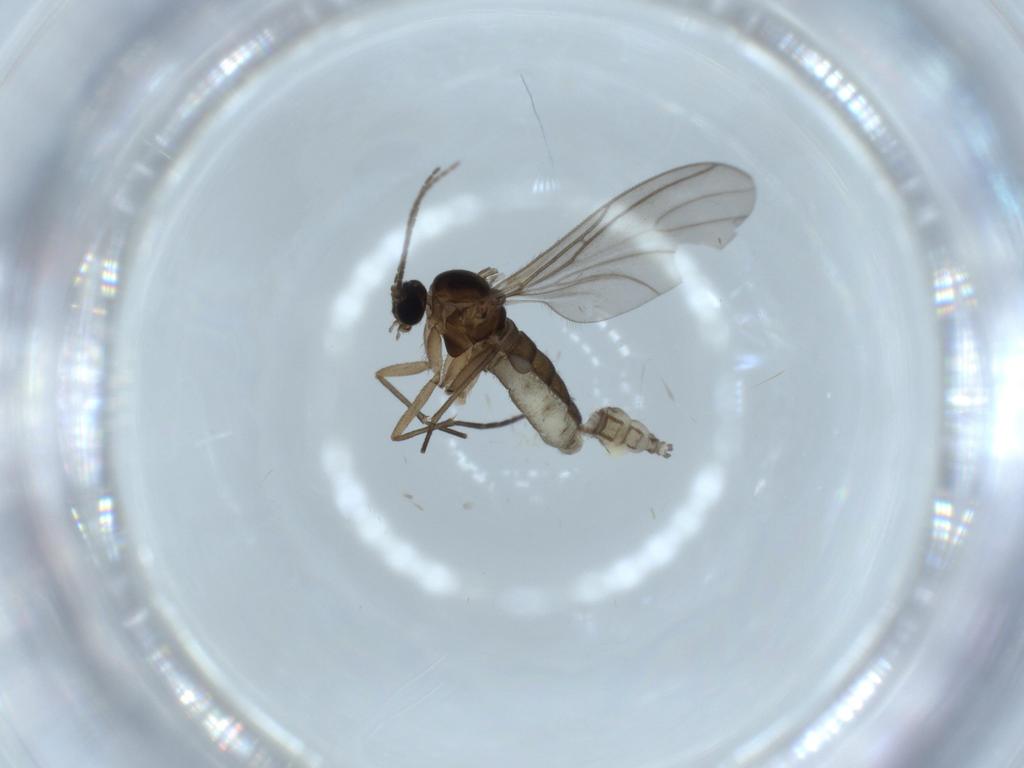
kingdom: Animalia
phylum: Arthropoda
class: Insecta
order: Diptera
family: Sciaridae
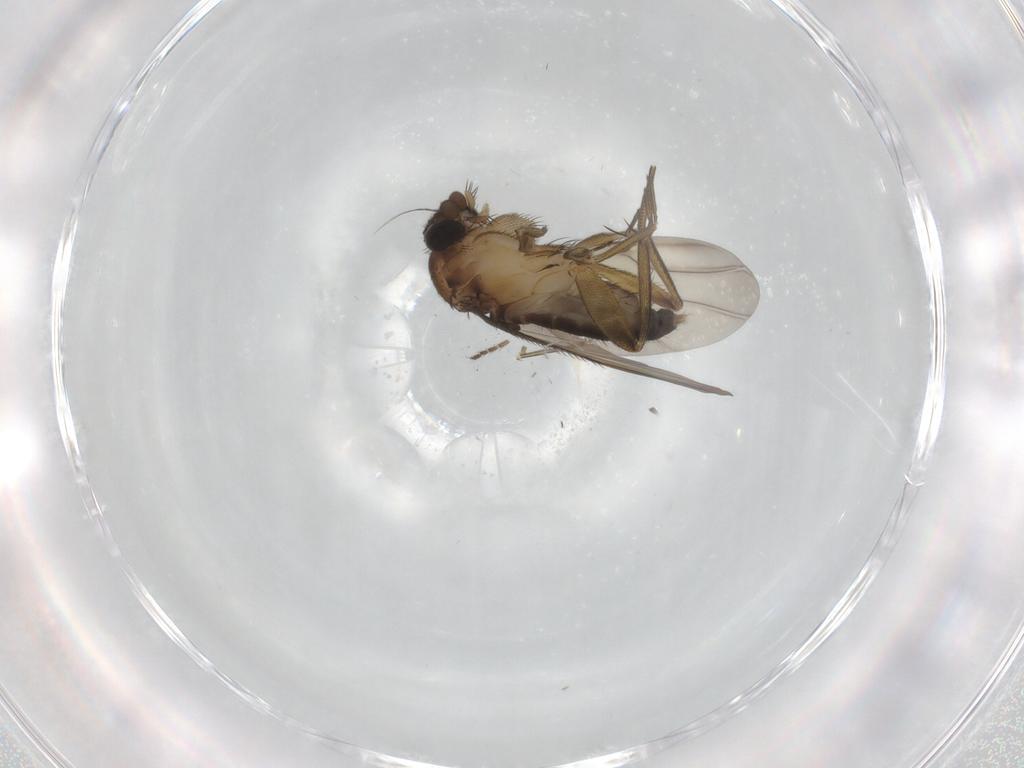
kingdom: Animalia
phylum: Arthropoda
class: Insecta
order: Diptera
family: Phoridae
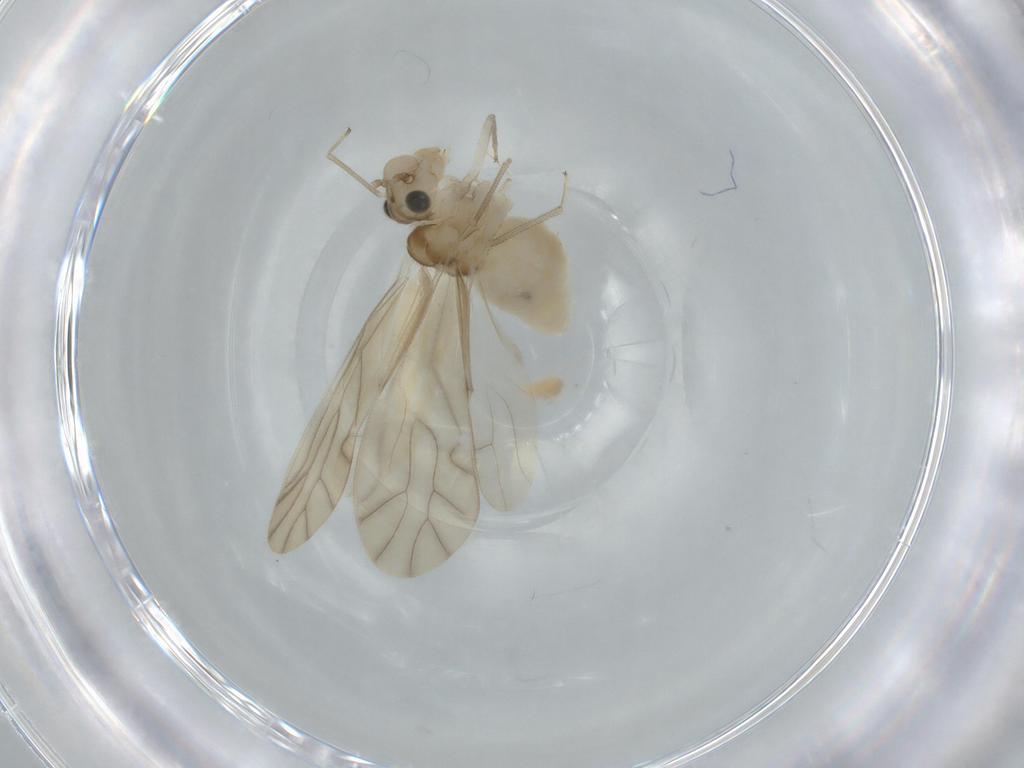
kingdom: Animalia
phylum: Arthropoda
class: Insecta
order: Psocodea
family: Caeciliusidae
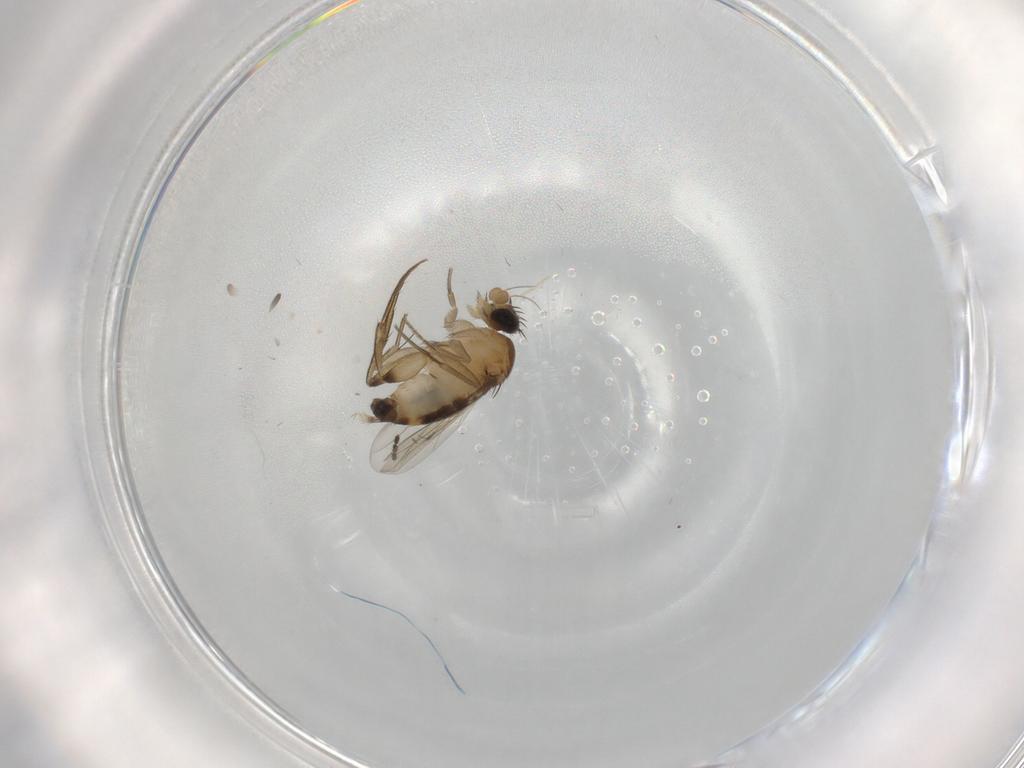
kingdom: Animalia
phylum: Arthropoda
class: Insecta
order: Diptera
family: Phoridae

§ What the task asks:
Starting with the line with "order: Psocodea" and going on through the end of the records, swap "family" for "fam." and give those lines again with nothing else changed. Leave the pictures out.

§ Output for this exercise:
order: Psocodea
fam.: Caeciliusidae
kingdom: Animalia
phylum: Arthropoda
class: Insecta
order: Diptera
fam.: Phoridae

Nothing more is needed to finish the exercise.